------ SELECTED PASSAGE
We develop natural language processing (NLP) methods capable of accurately classifying tumor attributes from pathology reports given minimal labeled examples. Our hierarchical cancer to cancer transfer (HCTC) and zero-shot string similarity (ZSS) methods are designed to exploit shared information between cancers and auxiliary class features, respectively, to boost performance using enriched annotations which give both location-based information and document level labels for each pathology report.

Materials and methods

Our data consists of 250 pathology reports each for kidney, colon, and lung cancer from 2002 to 2019 from a single institution (UCSF). For each report, we classified 5 attributes: procedure, tumor location, histology, grade, and presence of lymphovascular invasion. We develop novel NLP techniques involving transfer learning and string similarity trained on enriched annotations. We compare HCTC and ZSS methods to the state-of-the-art including conventional machine learning methods as well as deep learning methods.
------------
(TASK LIST):
1. In the passage on classifying pathology reports, how many reports were collected for each cancer type, and which cancers were they?
2. Write a few more sentences that carry the passage on classifying pathology reports on from its final sentence.
The listing comes from a different source than the passage on classifying pathology reports.
------ DATASET ENTRIES
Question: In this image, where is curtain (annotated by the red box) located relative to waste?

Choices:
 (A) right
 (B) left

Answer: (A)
------------
------ DATASET ENTRIES
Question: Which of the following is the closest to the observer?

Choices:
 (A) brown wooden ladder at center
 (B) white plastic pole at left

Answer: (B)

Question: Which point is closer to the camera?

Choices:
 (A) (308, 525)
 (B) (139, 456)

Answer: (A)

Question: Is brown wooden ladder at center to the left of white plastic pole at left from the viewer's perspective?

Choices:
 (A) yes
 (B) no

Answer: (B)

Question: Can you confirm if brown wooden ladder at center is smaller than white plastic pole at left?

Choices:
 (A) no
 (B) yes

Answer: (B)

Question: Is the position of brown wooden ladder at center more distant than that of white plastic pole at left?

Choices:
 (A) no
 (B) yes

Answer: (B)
------------
(ANSWER SECTION):
1. 250 pathology reports each for kidney, colon, and lung cancer.

2.
Results

For our HCTC method, we see an improvement of up to 0.1 micro-F1 score and 0.04 macro-F1 averaged across cancer and applicable attributes. For our ZSS method, we see an improvement of up to 0.26 micro-F1 and 0.23 macro-F1 averaged across cancer and applicable attributes. These comparisons are made after adjusting training data sizes to correct for the 20% increase in annotation time for enriched annotations compared to ordinary annotations.

Conclusions

Methods based on transfer learning across cancers and augmenting information methods with string similarity priors can significantly reduce the amount of labeled data needed for accurate information extraction from pathology reports.